Il viaggio a Makoua è stata un’altra… bella esperienza: otto ore e passa, in quattro sul sedile posteriore di un’auto. E poi finalmente ho potuto riconoscere l’Africa dei libri, con la terra rossa, la vegetazione rigogliosa, gli uccelli canterini in ogni luogo e momento. E il villaggio che siamo andati a visitare dentro alla foresta. Dopo una ventina di minuti di strada sterrata in mezzo ad alberi giganteschi e a formicai che sembravano uscire dalle pagine del National Geographic.

Davanti ai nostri occhi è comparso un largo viale di palme, grande quanto una pista d’atterraggio per aerei, e ai lati le capanne costruite con “fango armato”. Una pace e una tranquillità di cui forse è facile scrivere, ma molto più difficile da comprendere.
Gli abitanti, come sempre, gentili, disponibili e vogliosi di mostrare ciò che per loro è normale e per noi tanto tanto distante.

Dopo i primi giorni – intensi – con i bambini a Brazzaville aspiravo al viaggio a Makoua come a un qualcosa di necessario per rilassarmi e staccare la mente. E poi invece, mentre eravamo a Makoua, m’è successa una cosa che non avrei mai immaginato: mi mancavano i bambini, volevo tornare. Con loro sono riuscito a instaurare un rapporto che non avrei immaginato prima di partire.

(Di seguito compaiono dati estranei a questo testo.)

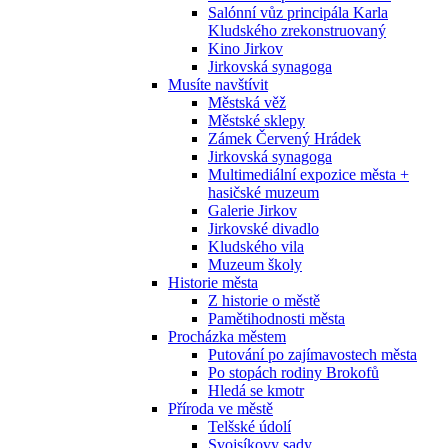
Salónní vůz principála Karla
Kludského zrekonstruovaný
Kino Jirkov
Jirkovská synagoga
Musíte navštívit
Městská věž
Městské sklepy
Zámek Červený Hrádek
Jirkovská synagoga
Multimediální expozice města +
hasičské muzeum
Galerie Jirkov
Jirkovské divadlo
Kludského vila
Muzeum školy
Historie města
Z historie o městě
Pamětihodnosti města
Procházka městem
Putování po zajímavostech města
Po stopách rodiny Brokofů
Hledá se kmotr
Příroda ve městě
Telšské údolí
Svojsíkovy sady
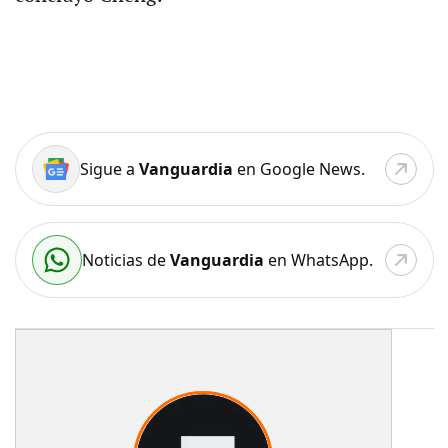
Sigue a
Vanguardia
en Google News.
Noticias de
Vanguardia
en WhatsApp.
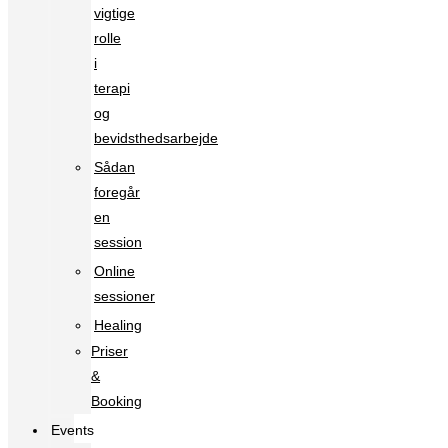
vigtige
rolle
i
terapi
og
bevidsthedsarbejde
Sådan
foregår
en
session
Online
sessioner
Healing
Priser
&
Booking
Events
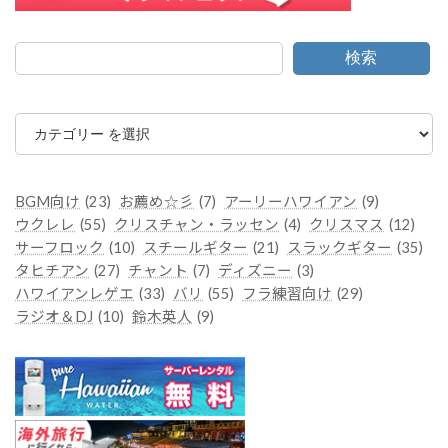
検索
カ
テ
ゴ
リ
ー
BGM向け
(23)
お薦め☆彡
(7)
アーリーハワイアン
(9)
ウクレレ
(55)
クリスチャン・ラッセン
(4)
クリスマス
(12)
サーフロック
(10)
スチールギター
(21)
スラックギター
(35)
タヒチアン
(27)
チャント
(7)
ディズニー
(3)
ハワイアンレゲエ
(33)
バリ
(55)
フラ練習向け
(29)
ラジオ＆DJ
(10)
鈴木英人
(9)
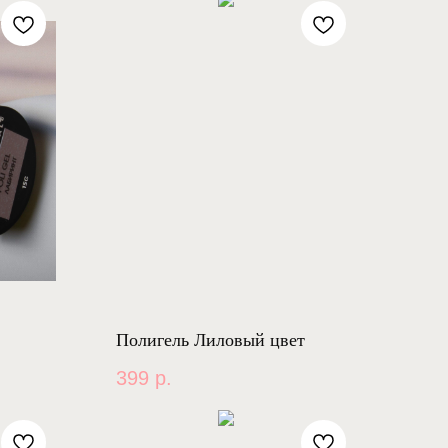
Полигель Лиловый цвет
399
р.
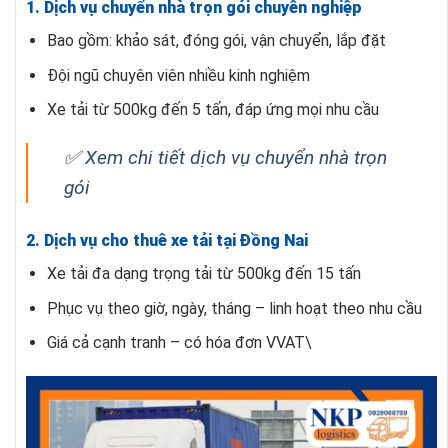
1. Dịch vụ chuyển nhà trọn gói chuyên nghiệp
Bao gồm: khảo sát, đóng gói, vận chuyển, lắp đặt
Đội ngũ chuyên viên nhiều kinh nghiệm
Xe tải từ 500kg đến 5 tấn, đáp ứng mọi nhu cầu
✅
Xem chi tiết dịch vụ chuyển nhà trọn
gói
2. Dịch vụ cho thuê xe tải tại Đồng Nai
Xe tải đa dạng trọng tải từ 500kg đến 15 tấn
Phục vụ theo giờ, ngày, tháng – linh hoạt theo nhu cầu
Giá cả cạnh tranh – có hóa đơn VVAT\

Nei primi giorni il linguaggio universale degli sguardi e del gioco mi è venuto in aiuto. Poi, il mio rudimentale francese si è sciolto sempre di più. Le ragazzine si impietosivano a vedermi lavare i vestiti e si offrivano di lavarmeli per mostrarmi quanto ero inetto.

Insegnare ai ragazzi giochi di carte italiani, prenderli in braccio e fare finta di tirarli nella latrina, vederli lavarsi i denti tutti insieme, colorare, sbucciarmi il ginocchio matematicamente nello stesso punto giocando a calcio tutti insieme, imparare non comprendendole per niente le loro canzoncine, inventare jingle con i nomi dei bambini, dare soprannomi, assistere a riti esorcistici, e presenziare a messe partecipatissime con persone che realmente hanno la fede…

Una cosa particolare che mi fa sorridere è che, giocando a calcio, mi sono sbucciato un gomito e mi si è formata una crosta spessa. Questa crosta aveva la forma dell’Africa. E ancora adesso mi è rimasto il segno rosso, è come avere un tatuaggio, forse il più bello di quelli che ho.